I tested the code with another pdf and it worked without a problem.
all_files = os.listdir('C:/Users/NAME.NAME/Downloads/Eu/T/')
count=0
count2=0
for filenames in all_files:
count +=1
file_path='C:/Users/NAME.NAME/Downloads/Eu/T/'+filenames
pdf_obj=open(file_path, 'rb')
pdf_reader = PyPDF2.PdfFileReader(pdf_obj)
num_pages = pdf_reader.numPages
current_page=0
text2=""
pageObj= pdf_reader.getPage(current_page)
text2 +=pageObj.extractText()
This is because PyPDF2 is a inconsistent scraper . You have to remember that not all pdfs are built the same, so based on the structure that the pdf was built PyPDF2 may or may not be able to scrape it.
Usually when I am scraping pdfs, I have to switch between PyPDF2, pdfminer, and slate3k depending on if I get text using PyPDF2 or not. I start with PyPDF2 since it is the easiest in my opinion.

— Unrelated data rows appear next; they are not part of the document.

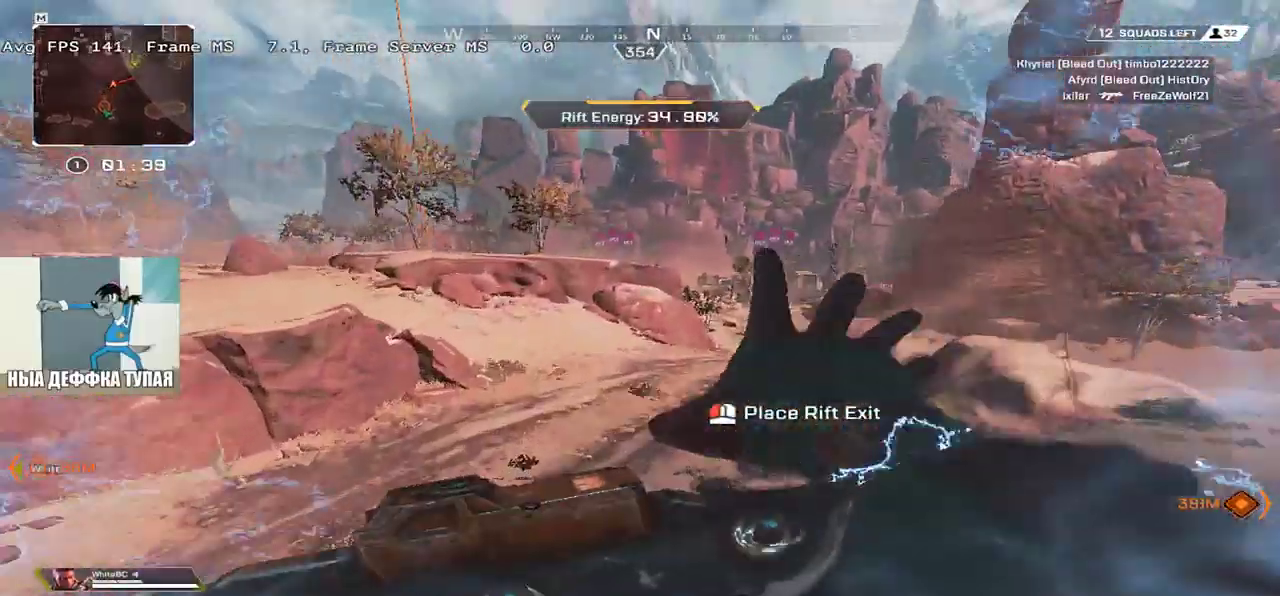
{"keys": ["w"], "mouse": [], "events": []}
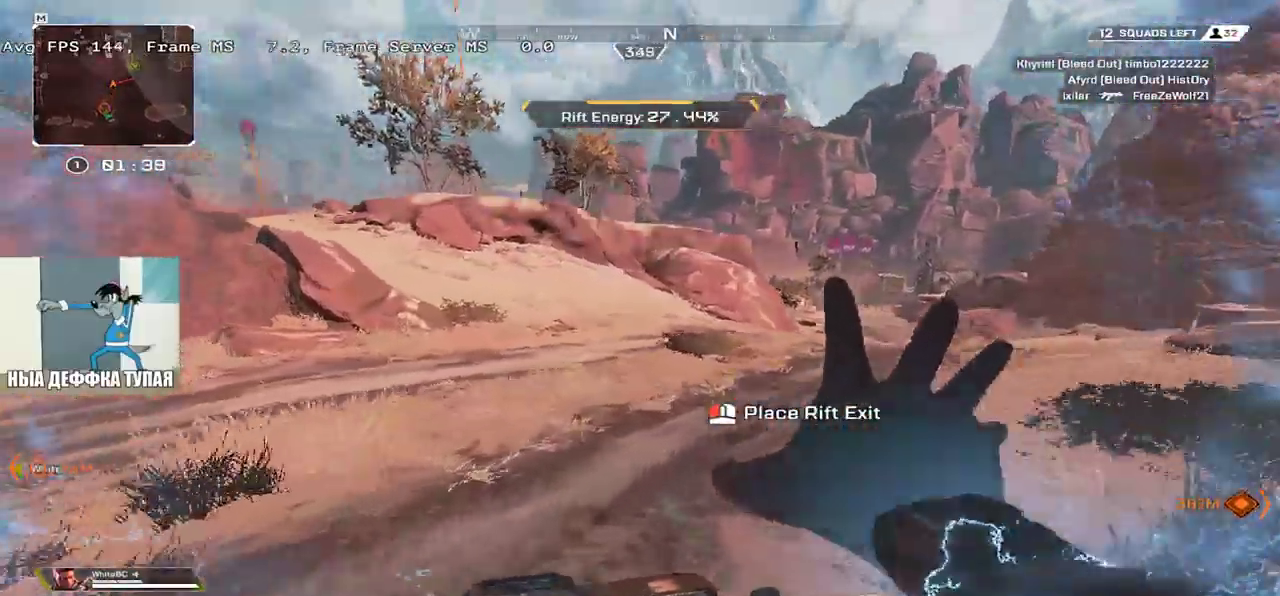
{"keys": ["w"], "mouse": [], "events": []}
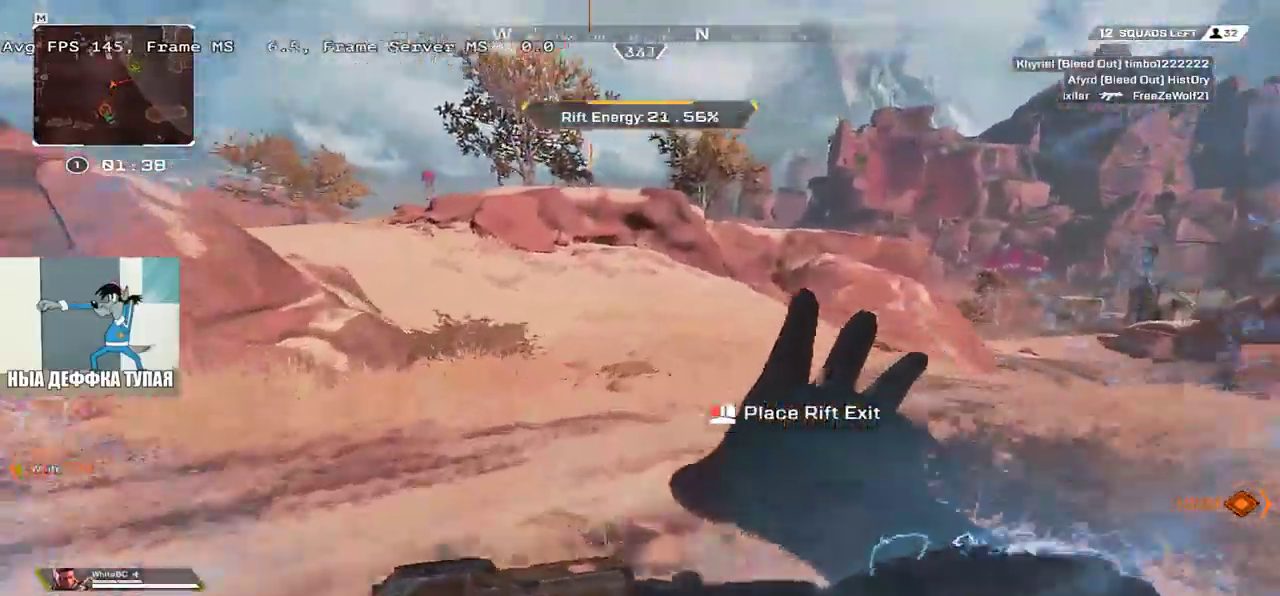
{"keys": ["w"], "mouse": [], "events": []}
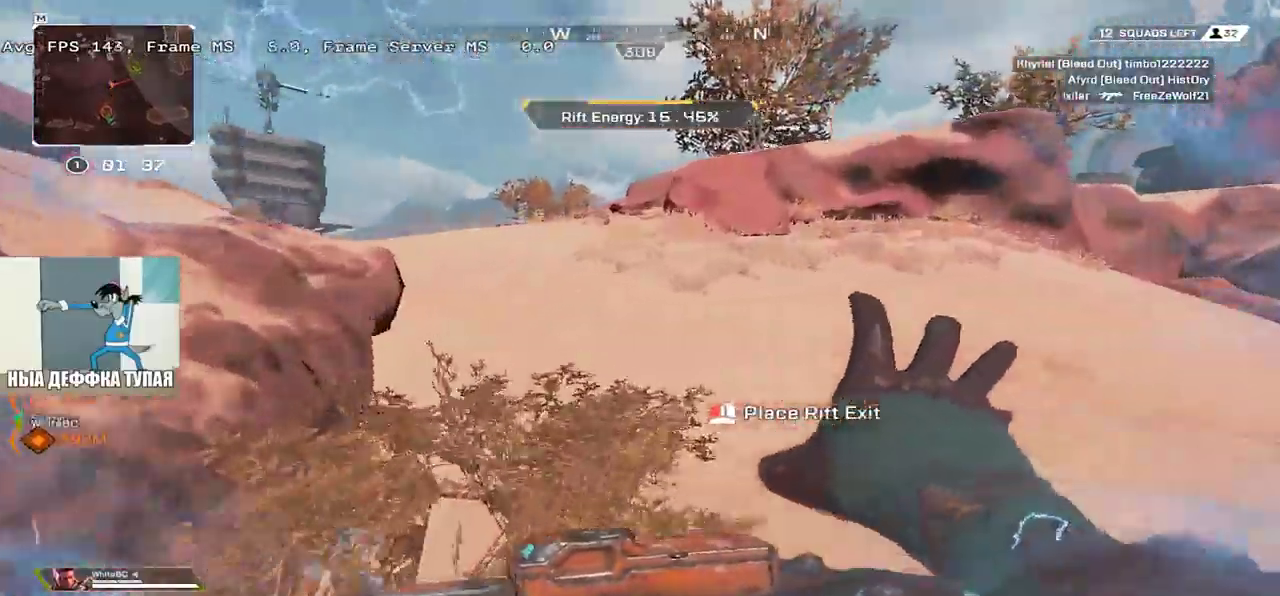
{"keys": ["w"], "mouse": [], "events": []}
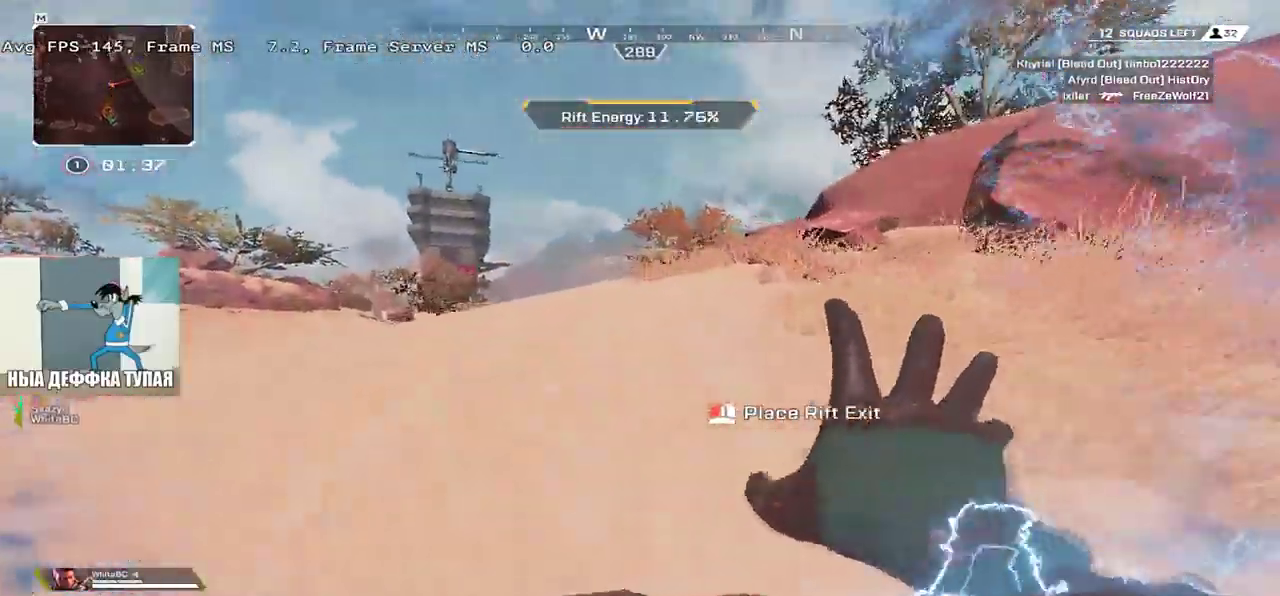
{"keys": ["w"], "mouse": [], "events": []}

My order of robustness (how well the package can scrape pdfs):
1.) pdfminer
2.) slate3k
3.) PyPDF2
Using slate3k:
import glob as glob
all_files = r'C:/Users/NAME.NAME/Downloads/Eu/T/*.pdf'
for filenames in glob.glob(all_files):
with open(filenames,'rb') as f:
pdf_text = slate.PDF(f)
print(text)
Using pdfminer
import glob as glob
import io
from pdfminer.pdfinterp import PDFResourceManager, PDFPageInterpreter
from pdfminer.converter import TextConverter
from pdfminer.layout import LAParams
from pdfminer.pdfpage import PDFPage
def convert_pdf_to_txt(path):
rsrcmgr = PDFResourceManager()
retstr = io.StringIO()
codec = 'utf-8'
laparams = LAParams()
device = TextConverter(rsrcmgr, retstr, codec=codec, laparams=laparams)
fp = open(path, 'rb')
interpreter = PDFPageInterpreter(rsrcmgr, device)
password = ""
maxpages = 0
caching = True
pagenos = set()
for page in PDFPage.get_pages(fp, pagenos, maxpages=maxpages,
password=password,
caching=caching,
check_extractable=True):
interpreter.process_page(page)
text = retstr.getvalue()
fp.close()
device.close()
retstr.close()
return text
all_files = r'C:/Users/NAME.NAME/Downloads/Eu/T/*.pdf'
for files in glob.glob(all_files):
convert_pdf_to_txt(files)
You may need to change the functions to get the text in the format you want it in. As I said since PDFs can be built in so many ways your text can be outputted in numerous different ways. But this should get you in the right direction.